Image sets with object changes
= Beginning of Section =

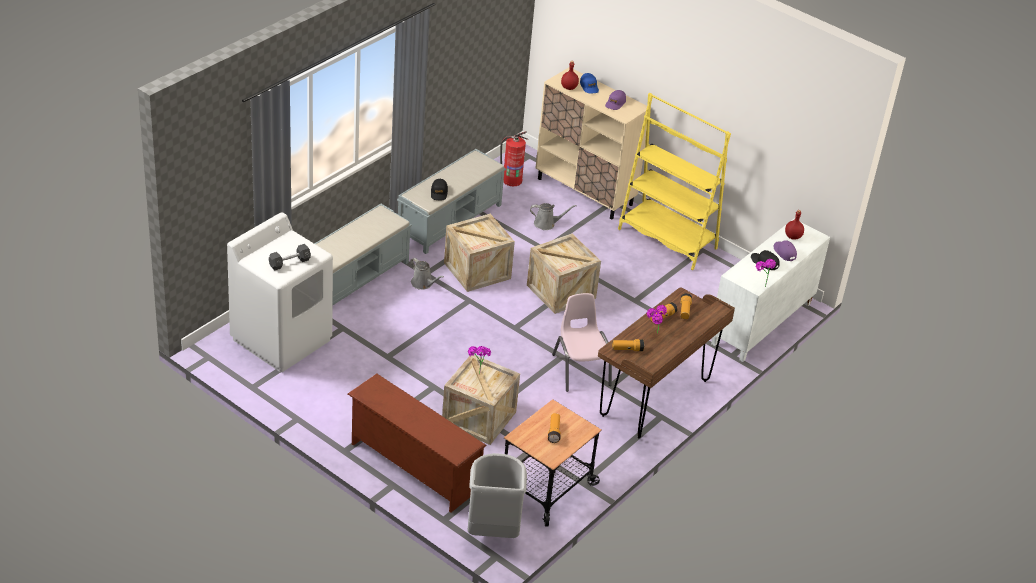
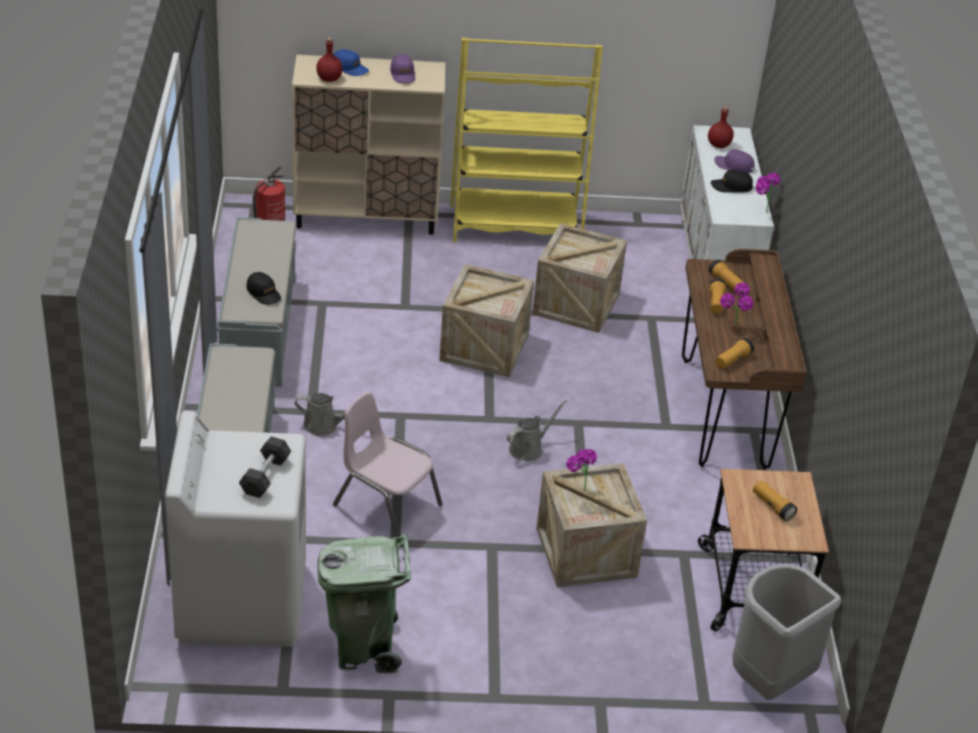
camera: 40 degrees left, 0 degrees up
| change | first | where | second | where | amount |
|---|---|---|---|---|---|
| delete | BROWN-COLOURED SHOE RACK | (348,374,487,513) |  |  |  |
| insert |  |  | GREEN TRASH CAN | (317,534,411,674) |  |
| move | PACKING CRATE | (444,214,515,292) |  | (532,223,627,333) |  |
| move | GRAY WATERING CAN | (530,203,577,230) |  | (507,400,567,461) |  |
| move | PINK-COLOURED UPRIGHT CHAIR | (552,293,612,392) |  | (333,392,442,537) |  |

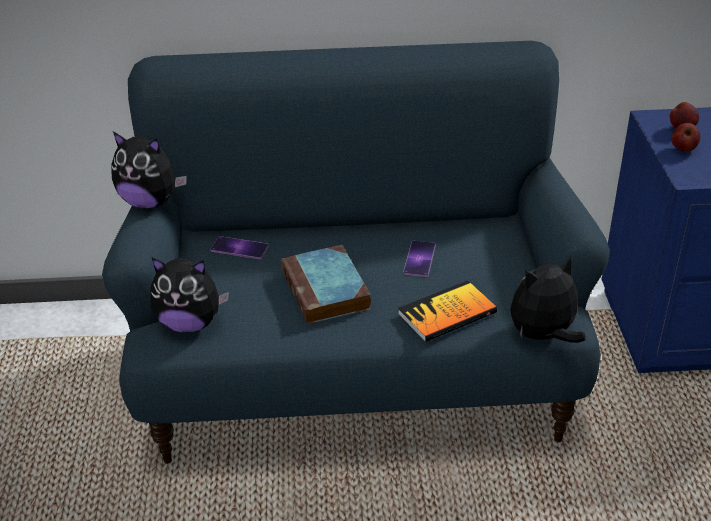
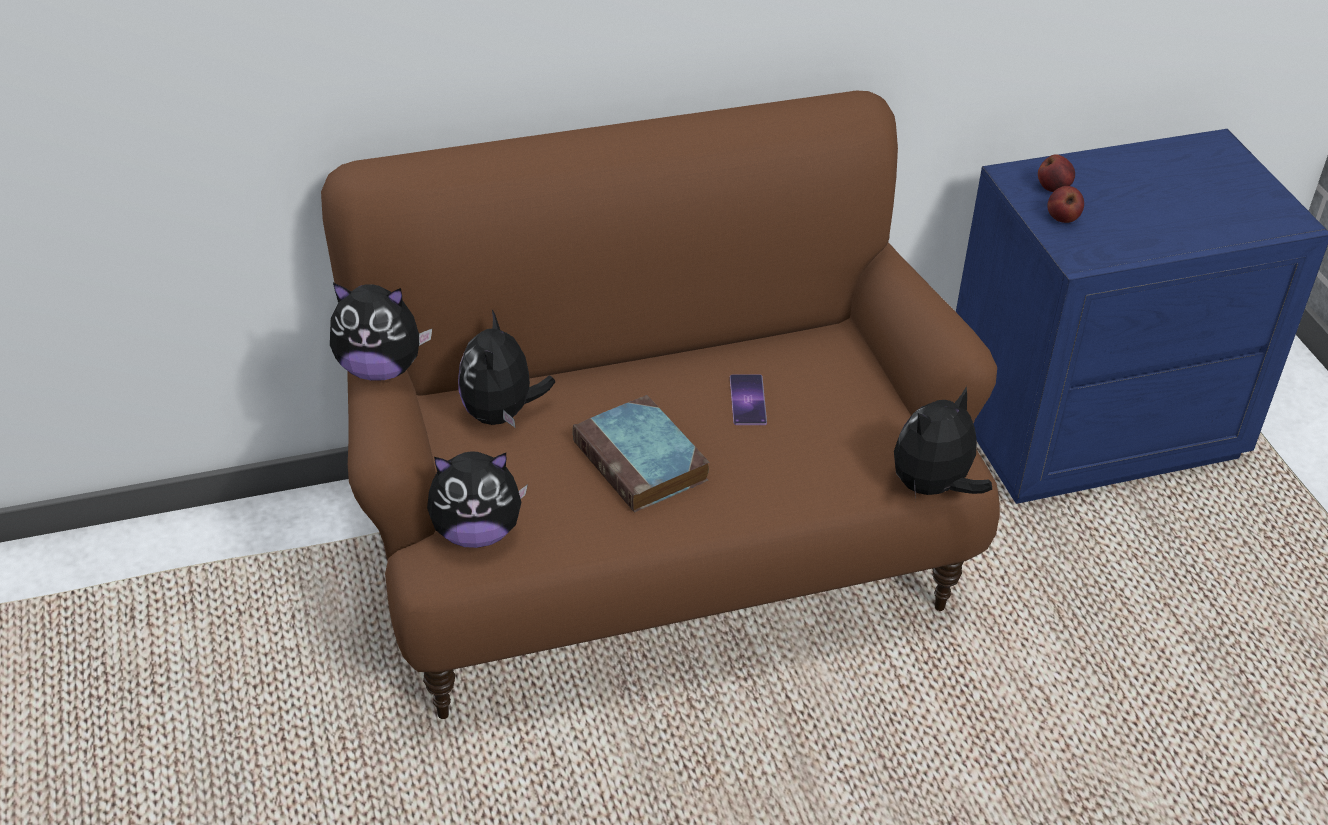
camera: 15 degrees left, 5 degrees up
| change | first | where | second | where | amount |
|---|---|---|---|---|---|
| delete | VOLUME | (398,280,497,342) |  |  |  |
| replace | PHONE | (210,236,269,259) | PLUSH TOY | (458,310,555,428) |  |
| recolor | BLUE-COLOURED SETTEE | (102,41,610,464) | BROWN-COLOURED SETTEE | (321,91,1000,719) |  |

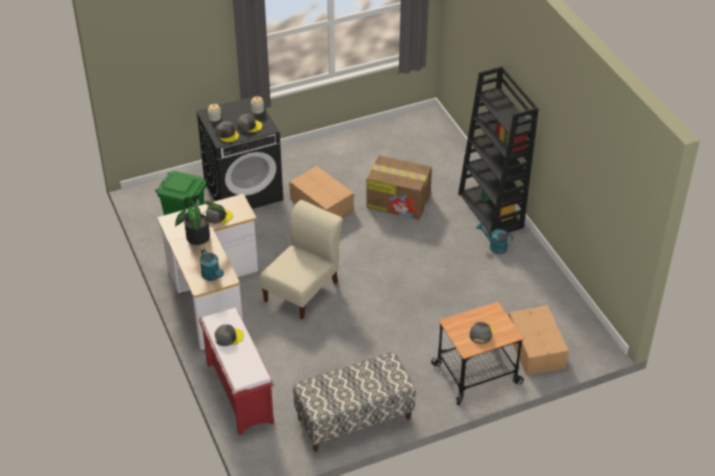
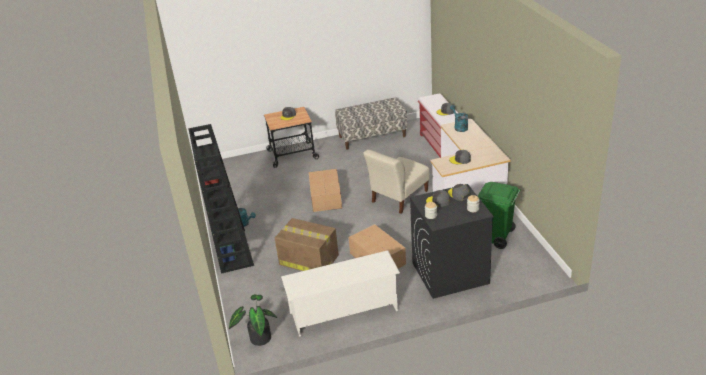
camera: 170 degrees left, 10 degrees down
| change | first | where | second | where | amount |
|---|---|---|---|---|---|
| insert |  |  | WHITE-COLOURED SHOE RACK | (281,250,400,337) |  |
| move | PLANT IN A POT | (175,195,227,245) |  | (229,294,277,346) |  |
| move | CARDBOARD BOX | (509,305,569,376) |  | (309,169,342,212) |  |

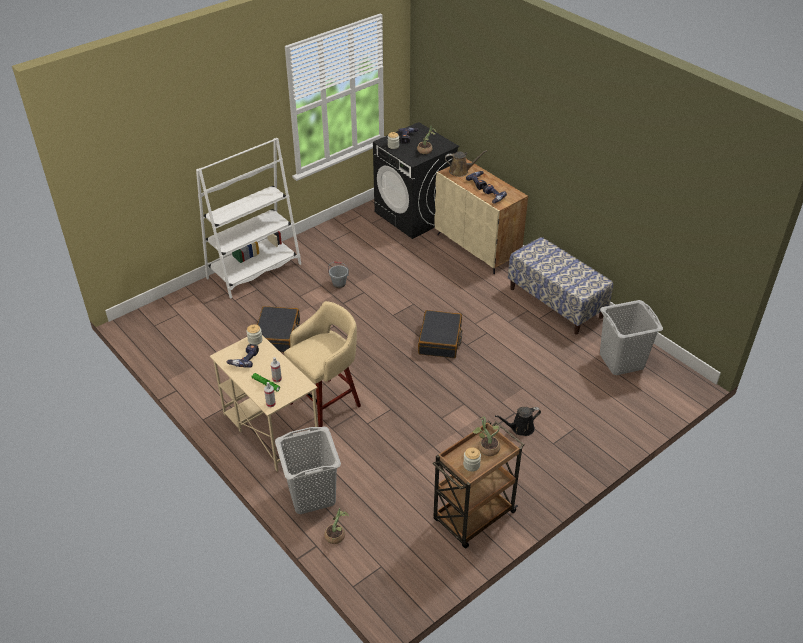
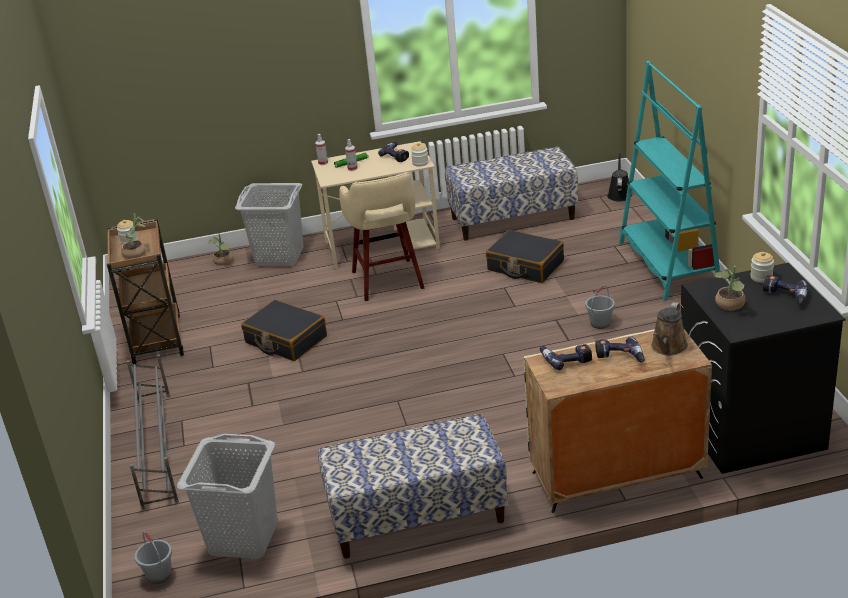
camera: 120 degrees right, 10 degrees down
| change | first | where | second | where | amount |
|---|---|---|---|---|---|
| insert |  |  | GRAY SHOE RACK | (126,354,179,510) |  |
| insert |  |  | GRAY PAIL | (135,531,172,584) |  |
| insert |  |  | LONG SEAT | (445,147,578,240) |  |
| move | BLACK SUITCASE | (418,310,462,358) |  | (241,300,327,361) |  |
| move | BLACK WATERING CAN | (495,407,541,436) |  | (607,153,632,202) |  |
| recolor | WHITE-COLOURED SHELVING UNIT | (196,138,301,298) | BLUE-GREEN SHELVING UNIT | (619,61,720,301) |  |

= End of Section =

_What to work on_:
Copy the lines exactly. Start at the line with "delete | BROWN-COLOURED", end at the last line above, include both, and omit all pictures.

_Task answer_:
| delete | BROWN-COLOURED SHOE RACK | (348,374,487,513) |  |  |  |
| insert |  |  | GREEN TRASH CAN | (317,534,411,674) |  |
| move | PACKING CRATE | (444,214,515,292) |  | (532,223,627,333) |  |
| move | GRAY WATERING CAN | (530,203,577,230) |  | (507,400,567,461) |  |
| move | PINK-COLOURED UPRIGHT CHAIR | (552,293,612,392) |  | (333,392,442,537) |  |

camera: 15 degrees left, 5 degrees up
| change | first | where | second | where | amount |
|---|---|---|---|---|---|
| delete | VOLUME | (398,280,497,342) |  |  |  |
| replace | PHONE | (210,236,269,259) | PLUSH TOY | (458,310,555,428) |  |
| recolor | BLUE-COLOURED SETTEE | (102,41,610,464) | BROWN-COLOURED SETTEE | (321,91,1000,719) |  |

camera: 170 degrees left, 10 degrees down
| change | first | where | second | where | amount |
|---|---|---|---|---|---|
| insert |  |  | WHITE-COLOURED SHOE RACK | (281,250,400,337) |  |
| move | PLANT IN A POT | (175,195,227,245) |  | (229,294,277,346) |  |
| move | CARDBOARD BOX | (509,305,569,376) |  | (309,169,342,212) |  |

camera: 120 degrees right, 10 degrees down
| change | first | where | second | where | amount |
|---|---|---|---|---|---|
| insert |  |  | GRAY SHOE RACK | (126,354,179,510) |  |
| insert |  |  | GRAY PAIL | (135,531,172,584) |  |
| insert |  |  | LONG SEAT | (445,147,578,240) |  |
| move | BLACK SUITCASE | (418,310,462,358) |  | (241,300,327,361) |  |
| move | BLACK WATERING CAN | (495,407,541,436) |  | (607,153,632,202) |  |
| recolor | WHITE-COLOURED SHELVING UNIT | (196,138,301,298) | BLUE-GREEN SHELVING UNIT | (619,61,720,301) |  |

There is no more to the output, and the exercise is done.